El pueblo de Israel había padecido varias calamidades (sequía, peste, terremoto, carestía…). Todas ellas eran una clara llamada a volver a Dios. Pero el Señor se lamenta a través del profeta Amós de que no han aprendido la lección: «Pero no habéis vuelto a Mí», repite varias veces (Am 4,6-11).
Algo parecido leemos en el libro del Apocalipsis. Después de narrar varias plagas, el autor destaca: «Los restantes hombres, los que no fueron exterminados por estos azotes, no cambiaron de conducta ni dejaron de adorar a los demonios, a los ídolos de oro […] Tampoco se arrepintieron de sus delitos, sus maleficios, su lujuria y sus robos» (Ap 9,20-21).

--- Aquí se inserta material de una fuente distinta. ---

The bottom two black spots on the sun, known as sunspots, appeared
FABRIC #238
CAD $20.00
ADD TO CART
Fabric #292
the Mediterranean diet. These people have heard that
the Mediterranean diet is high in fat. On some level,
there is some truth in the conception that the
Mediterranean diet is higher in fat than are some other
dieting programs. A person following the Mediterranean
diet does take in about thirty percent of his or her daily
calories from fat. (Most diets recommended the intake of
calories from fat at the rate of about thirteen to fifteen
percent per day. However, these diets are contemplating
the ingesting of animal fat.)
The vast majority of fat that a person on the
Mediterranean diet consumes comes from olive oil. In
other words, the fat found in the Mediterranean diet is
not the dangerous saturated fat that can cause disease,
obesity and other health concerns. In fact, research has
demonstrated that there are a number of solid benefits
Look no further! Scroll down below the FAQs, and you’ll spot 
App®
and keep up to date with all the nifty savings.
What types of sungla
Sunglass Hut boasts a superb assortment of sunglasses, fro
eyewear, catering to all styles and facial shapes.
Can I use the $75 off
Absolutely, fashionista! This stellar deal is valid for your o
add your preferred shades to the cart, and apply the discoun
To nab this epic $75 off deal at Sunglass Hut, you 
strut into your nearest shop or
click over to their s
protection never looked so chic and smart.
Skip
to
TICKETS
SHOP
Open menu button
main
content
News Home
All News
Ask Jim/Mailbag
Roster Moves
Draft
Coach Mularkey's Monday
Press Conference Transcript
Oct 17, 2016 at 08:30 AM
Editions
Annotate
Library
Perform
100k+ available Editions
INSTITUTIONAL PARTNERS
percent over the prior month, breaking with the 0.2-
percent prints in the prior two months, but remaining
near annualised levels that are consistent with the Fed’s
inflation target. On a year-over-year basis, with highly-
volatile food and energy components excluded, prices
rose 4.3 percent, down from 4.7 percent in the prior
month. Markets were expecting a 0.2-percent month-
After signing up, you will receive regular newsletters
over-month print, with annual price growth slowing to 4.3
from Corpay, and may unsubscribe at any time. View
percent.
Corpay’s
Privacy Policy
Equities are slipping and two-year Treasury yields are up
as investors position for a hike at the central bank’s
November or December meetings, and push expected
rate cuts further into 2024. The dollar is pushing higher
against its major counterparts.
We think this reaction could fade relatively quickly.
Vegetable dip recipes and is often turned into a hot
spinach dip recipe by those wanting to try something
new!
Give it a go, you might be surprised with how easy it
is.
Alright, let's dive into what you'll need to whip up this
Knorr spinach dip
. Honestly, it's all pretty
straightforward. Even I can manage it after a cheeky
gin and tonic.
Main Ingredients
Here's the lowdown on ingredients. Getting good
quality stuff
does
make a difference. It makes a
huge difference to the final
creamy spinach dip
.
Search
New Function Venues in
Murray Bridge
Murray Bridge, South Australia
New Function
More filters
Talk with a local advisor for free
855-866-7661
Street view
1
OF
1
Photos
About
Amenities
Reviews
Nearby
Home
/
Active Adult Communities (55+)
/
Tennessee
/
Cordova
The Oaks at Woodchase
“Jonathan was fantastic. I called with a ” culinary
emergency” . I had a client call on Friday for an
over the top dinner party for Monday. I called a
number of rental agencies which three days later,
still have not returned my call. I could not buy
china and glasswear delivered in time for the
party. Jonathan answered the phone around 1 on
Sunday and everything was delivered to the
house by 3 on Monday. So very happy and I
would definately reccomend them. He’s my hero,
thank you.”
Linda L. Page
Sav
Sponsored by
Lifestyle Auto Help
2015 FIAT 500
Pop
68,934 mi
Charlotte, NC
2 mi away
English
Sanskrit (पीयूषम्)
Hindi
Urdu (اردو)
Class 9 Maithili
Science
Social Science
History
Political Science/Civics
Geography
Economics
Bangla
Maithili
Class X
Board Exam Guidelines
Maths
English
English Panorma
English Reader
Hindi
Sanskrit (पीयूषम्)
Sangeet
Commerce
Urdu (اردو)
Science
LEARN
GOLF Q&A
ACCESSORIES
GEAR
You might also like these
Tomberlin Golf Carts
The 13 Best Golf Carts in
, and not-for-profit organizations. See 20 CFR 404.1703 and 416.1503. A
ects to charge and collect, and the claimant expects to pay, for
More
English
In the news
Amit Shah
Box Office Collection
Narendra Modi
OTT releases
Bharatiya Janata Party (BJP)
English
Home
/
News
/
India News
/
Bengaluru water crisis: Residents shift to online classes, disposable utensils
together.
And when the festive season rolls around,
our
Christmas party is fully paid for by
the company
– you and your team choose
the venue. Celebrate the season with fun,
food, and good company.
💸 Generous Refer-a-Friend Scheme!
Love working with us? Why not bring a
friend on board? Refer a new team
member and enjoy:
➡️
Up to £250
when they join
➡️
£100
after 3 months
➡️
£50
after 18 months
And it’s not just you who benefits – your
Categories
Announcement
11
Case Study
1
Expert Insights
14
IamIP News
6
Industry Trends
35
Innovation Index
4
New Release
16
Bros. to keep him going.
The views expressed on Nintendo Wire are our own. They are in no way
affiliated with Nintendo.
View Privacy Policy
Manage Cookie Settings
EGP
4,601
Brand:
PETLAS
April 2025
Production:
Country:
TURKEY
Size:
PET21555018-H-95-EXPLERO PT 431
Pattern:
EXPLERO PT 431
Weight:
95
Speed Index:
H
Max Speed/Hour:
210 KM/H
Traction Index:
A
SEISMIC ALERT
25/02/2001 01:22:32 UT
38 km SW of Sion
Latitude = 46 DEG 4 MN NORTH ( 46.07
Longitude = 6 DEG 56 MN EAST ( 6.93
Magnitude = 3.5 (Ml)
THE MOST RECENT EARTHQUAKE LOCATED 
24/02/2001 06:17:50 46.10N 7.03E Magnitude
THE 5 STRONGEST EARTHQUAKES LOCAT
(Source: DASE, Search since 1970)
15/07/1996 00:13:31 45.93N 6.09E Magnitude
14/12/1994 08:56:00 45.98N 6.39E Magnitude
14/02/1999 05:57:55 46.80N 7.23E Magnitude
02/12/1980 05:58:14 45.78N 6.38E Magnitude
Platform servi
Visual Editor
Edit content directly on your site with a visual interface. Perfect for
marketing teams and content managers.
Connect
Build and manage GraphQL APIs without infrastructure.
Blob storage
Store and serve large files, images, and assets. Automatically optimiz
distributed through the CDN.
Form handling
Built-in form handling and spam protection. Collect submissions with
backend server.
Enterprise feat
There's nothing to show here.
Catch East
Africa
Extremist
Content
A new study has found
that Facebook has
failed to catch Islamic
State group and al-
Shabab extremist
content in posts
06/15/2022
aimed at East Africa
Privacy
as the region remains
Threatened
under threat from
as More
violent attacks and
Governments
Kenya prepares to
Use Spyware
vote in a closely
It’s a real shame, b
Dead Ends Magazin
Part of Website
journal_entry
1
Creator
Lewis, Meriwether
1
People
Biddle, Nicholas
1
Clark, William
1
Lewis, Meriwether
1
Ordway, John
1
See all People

La presente pandemia es un grito de Dios para que volvamos a Él. Es un tiempo de gracia y de salvación. Es un clamor de su corazón para que no nos destruyamos a nosotros mismos, para que no nos perdamos eternamente.
¿Escucharemos la voz de Dios? ¿Le obedeceremos? ¿Nos convertiremos de verdad?
En otra ocasión, el pueblo de Israel fue liberado milagrosamente en el último instante de la invasión de los asirios. Pasado el apuro, la gente comienza a celebrarlo haciendo fiesta. Entonces el profeta Isaías truena: «Aquel día el Señor todopoderoso os invitaba a llorar y a lamentaros, a raparos la cabeza y a vestiros de saco. Mas vosotros habéis respondido con alegría y algazara […] Comamos y bebamos, que mañana moriremos» (Is 22,12-13).
Tiemblo de solo pensar que tampoco aprendamos esta lección, que --pasada la epidemia- volvamos a nuestra vida rutinaria y superficial, que nos endurezcamos en nuestro orgullo y autosuficiencia. Temo que no aceptemos esta corrección del Señor y nos empecinemos en nuestros pecados.
Volvamos a Dios con todo el corazón y con toda el alma. Convirtámonos de nuestros pecados. Porque, cuando se rechaza la corrección de Dios, hay que prepararse para lo peor: «Prepárate a comparecer ante Dios» (Am 4,12). «Solo con la muerte expiaréis este pecado. Lo ha dicho el Señor todopoderoso» (Is 22,14).